Knowing the Hindu Calendar

Have you ever been in a situation where you are in a team and it seems that there is no standards to follow for a harmonious result? This is just what happened then in India. There seems to have cultural diversities that even in celebrating their holidays, they could not arrive at a common day.

They have more than 30 date systems that were based on epochs and eras. It was just in 1957, that finally the government set a national calendar for India. The Hindu Calendar, the Hindu Holidays and Festivals were institutionalized into a lunisolar calendar that was patterned somewhat with the Gregorian Calendar. The reformed calendar began on Chaitara 1, 1879 on Saka Era which is on March 22, 1957.



Hindu Calendar

Commonly termed as panchang or panjika, the Hindu calendar is very important to the lives of the Indians. It is through it that they can calculate the special dates for many rituals, festivals and holidays. At first, the calendar is solely based on lunar movements and was patterned to allusions that are found in Rig Veda. But then after centuries AD, with the introduction of Babylonian and Greek astronomy, the calendar was based on lunar and solar movements. Generally, the festivals and other religious rituals are still based on the lunar movements.

In Hindu calendar, 12 months comprise the whole lunar year. Each month comprises of two fortnights or paksha-s - the bright fortnight or waxing moon and the dark fortnight or the waning moon. During the bright fortnight, days are called shukla. The start of the waxing moon is signaled with the full moon night also called as purnima. While a day during the dark fortnight is called krishna. A week in a Hindu calendar has 7 tithi or days.

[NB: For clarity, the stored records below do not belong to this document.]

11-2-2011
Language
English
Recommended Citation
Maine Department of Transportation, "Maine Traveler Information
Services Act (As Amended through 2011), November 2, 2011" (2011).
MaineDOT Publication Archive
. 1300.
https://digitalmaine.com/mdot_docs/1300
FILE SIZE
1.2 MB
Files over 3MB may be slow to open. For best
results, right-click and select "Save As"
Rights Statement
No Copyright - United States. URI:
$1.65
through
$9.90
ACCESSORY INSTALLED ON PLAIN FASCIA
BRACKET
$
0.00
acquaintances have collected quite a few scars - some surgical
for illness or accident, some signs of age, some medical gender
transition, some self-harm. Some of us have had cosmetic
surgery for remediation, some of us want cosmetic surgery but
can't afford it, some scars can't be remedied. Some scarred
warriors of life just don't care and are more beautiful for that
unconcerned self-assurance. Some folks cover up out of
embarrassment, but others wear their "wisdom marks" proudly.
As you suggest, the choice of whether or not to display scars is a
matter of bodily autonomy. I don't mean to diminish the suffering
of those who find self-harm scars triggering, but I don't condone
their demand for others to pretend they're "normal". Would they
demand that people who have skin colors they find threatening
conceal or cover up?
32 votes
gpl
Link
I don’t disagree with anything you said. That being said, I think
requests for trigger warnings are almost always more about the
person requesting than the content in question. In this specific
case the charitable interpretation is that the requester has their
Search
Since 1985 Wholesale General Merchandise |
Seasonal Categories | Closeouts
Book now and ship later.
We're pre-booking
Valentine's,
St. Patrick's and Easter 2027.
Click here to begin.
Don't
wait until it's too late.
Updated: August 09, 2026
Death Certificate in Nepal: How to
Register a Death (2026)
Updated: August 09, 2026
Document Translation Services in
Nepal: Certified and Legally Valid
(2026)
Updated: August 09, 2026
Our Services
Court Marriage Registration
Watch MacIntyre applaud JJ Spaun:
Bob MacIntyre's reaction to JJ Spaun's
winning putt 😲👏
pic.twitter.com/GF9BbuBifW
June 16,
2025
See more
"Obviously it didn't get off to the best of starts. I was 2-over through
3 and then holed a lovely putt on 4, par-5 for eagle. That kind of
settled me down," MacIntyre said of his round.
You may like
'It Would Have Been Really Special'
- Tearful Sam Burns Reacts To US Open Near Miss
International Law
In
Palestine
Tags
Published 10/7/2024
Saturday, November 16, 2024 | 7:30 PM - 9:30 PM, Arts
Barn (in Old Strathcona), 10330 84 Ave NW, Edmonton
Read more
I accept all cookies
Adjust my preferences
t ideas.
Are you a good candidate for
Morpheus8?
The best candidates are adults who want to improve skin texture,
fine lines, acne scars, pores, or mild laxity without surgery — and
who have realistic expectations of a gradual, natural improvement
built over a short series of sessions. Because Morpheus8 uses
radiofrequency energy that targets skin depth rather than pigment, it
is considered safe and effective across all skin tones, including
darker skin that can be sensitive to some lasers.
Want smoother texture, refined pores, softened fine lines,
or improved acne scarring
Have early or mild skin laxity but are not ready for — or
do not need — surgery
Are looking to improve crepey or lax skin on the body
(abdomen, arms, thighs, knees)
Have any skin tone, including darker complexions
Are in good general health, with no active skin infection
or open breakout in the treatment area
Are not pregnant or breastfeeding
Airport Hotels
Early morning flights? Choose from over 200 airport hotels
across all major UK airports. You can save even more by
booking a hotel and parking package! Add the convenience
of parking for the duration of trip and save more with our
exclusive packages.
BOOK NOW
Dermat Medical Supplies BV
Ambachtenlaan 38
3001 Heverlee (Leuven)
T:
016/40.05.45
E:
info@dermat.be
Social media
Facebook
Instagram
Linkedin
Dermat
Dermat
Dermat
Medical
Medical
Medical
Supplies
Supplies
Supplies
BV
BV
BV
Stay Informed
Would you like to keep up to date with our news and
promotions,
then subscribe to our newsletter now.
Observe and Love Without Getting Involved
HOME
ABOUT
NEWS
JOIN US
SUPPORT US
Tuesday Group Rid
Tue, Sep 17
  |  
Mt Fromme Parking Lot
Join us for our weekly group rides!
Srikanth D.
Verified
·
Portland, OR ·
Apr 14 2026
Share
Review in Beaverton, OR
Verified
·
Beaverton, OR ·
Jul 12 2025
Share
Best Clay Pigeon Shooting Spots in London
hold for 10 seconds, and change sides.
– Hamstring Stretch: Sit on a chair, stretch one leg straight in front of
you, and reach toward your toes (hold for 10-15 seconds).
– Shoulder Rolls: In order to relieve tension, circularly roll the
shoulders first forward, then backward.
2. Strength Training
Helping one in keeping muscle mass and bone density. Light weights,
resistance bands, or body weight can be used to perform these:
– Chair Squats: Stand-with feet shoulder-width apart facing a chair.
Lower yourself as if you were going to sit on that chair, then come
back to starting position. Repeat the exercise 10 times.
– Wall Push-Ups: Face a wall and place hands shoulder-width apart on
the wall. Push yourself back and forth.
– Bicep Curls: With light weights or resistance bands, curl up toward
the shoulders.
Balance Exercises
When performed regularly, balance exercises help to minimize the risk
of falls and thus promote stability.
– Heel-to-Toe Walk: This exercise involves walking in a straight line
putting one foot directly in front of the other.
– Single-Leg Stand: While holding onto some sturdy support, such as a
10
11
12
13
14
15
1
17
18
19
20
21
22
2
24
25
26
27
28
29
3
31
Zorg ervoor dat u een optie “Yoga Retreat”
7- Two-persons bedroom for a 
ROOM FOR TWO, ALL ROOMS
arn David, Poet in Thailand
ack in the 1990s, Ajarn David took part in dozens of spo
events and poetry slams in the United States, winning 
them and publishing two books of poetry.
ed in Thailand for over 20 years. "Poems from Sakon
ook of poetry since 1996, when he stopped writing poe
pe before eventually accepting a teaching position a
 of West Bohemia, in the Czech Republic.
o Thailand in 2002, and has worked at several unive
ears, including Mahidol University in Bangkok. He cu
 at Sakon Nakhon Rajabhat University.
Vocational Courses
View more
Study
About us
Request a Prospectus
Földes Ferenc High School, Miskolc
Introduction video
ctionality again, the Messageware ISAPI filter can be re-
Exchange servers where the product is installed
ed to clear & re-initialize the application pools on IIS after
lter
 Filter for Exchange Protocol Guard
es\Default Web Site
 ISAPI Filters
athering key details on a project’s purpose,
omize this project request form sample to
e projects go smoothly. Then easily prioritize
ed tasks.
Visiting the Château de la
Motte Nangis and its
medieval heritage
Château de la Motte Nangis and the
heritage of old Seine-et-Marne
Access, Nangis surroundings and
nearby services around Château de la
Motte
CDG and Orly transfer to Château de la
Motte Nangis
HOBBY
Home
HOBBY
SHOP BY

Each day usually starts at dawn. This is the most important time of the day for Hindus since they consider this the most favorable time. They chant and do rituals during the early break of morning, at noon and during sunset.

Hindu Festivals

It was said that everyday in India, there is a reason to celebrate. Basically, this rooted from the fact that Hinduism is an organic religion. They consider anything to be scared and part of their divinity. So a harvest, new months, births, victory of gods, marriages, deaths or whatever event you still have in mind, there is reason to go out on the streets to enjoy festivity.

Also, reflected on Hindu festivals are legends that were passed from generations to generations. There are explanations for celebrating this certain holiday that is associated with the gods.

The major holidays that brings the whole Indian community to gather and celebrate includes:
  • Holi, which is the festival of colors and spring - Febraury - March
  • Mashashivaratri or the scared night for Shiva - February - March
  • Rama Navami which is Lord Rama's birhtday - April
  • Krishna Jayanti or Lord Krishna's birhtday - July -August
  • Raksabandhana, renewing the bonds of brothers and sisters - July - August
  • Kmbh Mela, which is the pilgrimage to the 4 cities of India - July - August, every 12 years
  • Ganesh-Chaturthi or Ganesh festival - August - September
  • Dassera or the victory of Rayana - Septemeber - October
  • Navarati or the festival of Shakti - September to October
  • Diwali also known as the festival of lights and Laksmi - September to October

Hindu New Year

Ugadi or the Hindu New Year is celebrated on different day for each year since their calendar is lunisolar. This day starts with prayers and rituals. After which, people gather to feast on sumptuous meals. They believe that life is a mixture of triumphs and sorrows and that they should accept that fact together with the community.